Nico
The Marble Index
Ci sono artisti (due nomi a caso, Tim Buckley e Scott Walker) che, nei loro anni migliori, hanno travalicato il tempo e lo spazio di un’epoca. Nico, all’anagrafe Christa Paffgen, è indiscutibilmente parte di questa cerchia di musicisti “aliena” e immortale. Vestale gotica di riti ancestrali e antichissimi, icona di un immaginario mitteleuropeo e lugubre, la musa di Andy Warhol ha avuto un impatto notevole sulle future generazioni dark, psych-folk e dream-pop, creando praticamente dal nulla un’estetica sonora cupa e priva di compromessi.
Un lancinante canto di dolore immerso nel vuoto assordante di una cattedrale deserta. Un buco nero che pochi hanno avuto davvero il coraggio di attraversare (con il rischio di venirne risucchiati per sempre). Nico ha oltrepassato quella porta sconosciuta, navigando nell’oscurità più tetra dell’animo umano, e il percorso tracciato dalla sua opera è stato un esempio per molte band e cantautrici a venire. La musica di Nico non contempla i raggi di sole del giorno, né l’alba. Aspetta il tramonto, il respiro della notte e la pallida luce lunare.
Dopo l’esordio solista nel ’67 con il canonico baroque-pop di “Chelsea Girl” (e omonimo film warholiano), l’ex bionda modella-chanteuse tedesca decide di registrare nel settembre dell’anno successivo, presso gli Elektra Sound Recorders di Los Angeles, un lavoro impegnativo e personale. Qualcosa che nasca dalle cicatrici interiori, dai tormenti e dai dubbi di sé.
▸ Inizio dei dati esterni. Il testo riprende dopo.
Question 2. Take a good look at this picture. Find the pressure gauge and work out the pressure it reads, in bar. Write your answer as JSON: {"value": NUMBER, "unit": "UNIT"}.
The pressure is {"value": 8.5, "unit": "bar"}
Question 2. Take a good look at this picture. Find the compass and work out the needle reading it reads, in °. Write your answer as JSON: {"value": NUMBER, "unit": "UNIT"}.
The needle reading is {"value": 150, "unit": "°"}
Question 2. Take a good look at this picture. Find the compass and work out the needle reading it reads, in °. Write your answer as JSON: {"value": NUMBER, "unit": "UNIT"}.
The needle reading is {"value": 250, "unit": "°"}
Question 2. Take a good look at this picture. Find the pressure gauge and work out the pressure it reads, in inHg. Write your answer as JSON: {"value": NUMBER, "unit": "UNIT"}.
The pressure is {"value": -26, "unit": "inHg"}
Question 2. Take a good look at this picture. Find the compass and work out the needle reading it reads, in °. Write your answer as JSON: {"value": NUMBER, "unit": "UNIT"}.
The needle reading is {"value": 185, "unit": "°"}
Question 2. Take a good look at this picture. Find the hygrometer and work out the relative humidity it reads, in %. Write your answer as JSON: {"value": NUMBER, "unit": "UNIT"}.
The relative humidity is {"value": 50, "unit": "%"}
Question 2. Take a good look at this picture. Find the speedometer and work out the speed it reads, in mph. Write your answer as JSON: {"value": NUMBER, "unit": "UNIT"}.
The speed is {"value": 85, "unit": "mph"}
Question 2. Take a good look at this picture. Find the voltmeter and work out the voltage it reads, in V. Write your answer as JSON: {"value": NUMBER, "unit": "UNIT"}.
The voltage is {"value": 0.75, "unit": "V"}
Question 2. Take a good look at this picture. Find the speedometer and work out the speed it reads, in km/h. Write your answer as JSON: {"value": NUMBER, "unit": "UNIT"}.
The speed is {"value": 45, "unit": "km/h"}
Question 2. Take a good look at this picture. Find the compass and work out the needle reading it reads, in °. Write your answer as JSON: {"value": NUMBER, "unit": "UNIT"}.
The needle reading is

Quel “qualcosa” d’indecifrabile e unico, dal potente fascino evocativo, sarà “The Marble Index”. Un monolite scuro e imponente, se vogliamo azzardare importanti paragoni cinematografici contemporanei.
La produzione di Frazier Mohawk e l’aiuto del fido John Cale daranno un contributo sostanziale al suono solenne e mesmerico di “The Marble Index”. L’ex-sodale velvettiano suonerà, infatti, quasi ogni strumento (viola elettrica, piano, basso, chitarra, glockenspiel, campane e armonica). “Prelude” è l’incipit strumentale di questo viaggio senza ritorno, un minuto di echi eterei e atmosferici. I bordoni e le note circolari dell’harmonium suonato da Nico in “Lawns Of Dawns” fanno tesoro della lezione minimalista di LaMonte Young all’allievo Cale: “Prati Di Albe” è un visionario riferimento all’esperienza lisergica con il peyote della Paffgen e Jim Morrison nel deserto della California, durante i tardi Sessanta. “No One Is There” è una medievale nenia contrappuntata dalla viola di Cale e dall’ipnotico timbro dell’interprete di “Femme Fatale”.
La malinconica dedica materna di “Ari’s Song” è una fioca candela di speranza e pace tra le tenebre degli abissi, un altrove indefinito di droni impalpabili, rumori gelidi e avant-garde che prende forma in “Facing The Wind”. La sepolcrale sacerdotessa osserva il suo riflesso in un pozzo profondo di solitudine, dove l’esistenza è una ossessiva partita a scacchi con la Morte bergmaniana de “Il Settimo Sigillo”, e nient’altro. “Frozen Warnings” rimane uno dei brani indelebili di Nico, un sogno\incubo da una dimensione lovecraftiana, che ha generato il culto di tanti proseliti con buona memoria (Brian Eno, Siouxsie, Dead Can Dance, la label 4AD).
La dea pagana dell’onirica “Evening Of Light” ci congeda da un mondo d’inquietudine e superstizione: un incantesimo sospeso in un limbo di dannati, una lotta contro i propri demoni in perenne esilio dalla vita. “The Marble Index” è un enigma irrisolto, immaginifico e figurativo come un quadro di Bosch, spettrale e diafano come il volto della sua misteriosa autrice.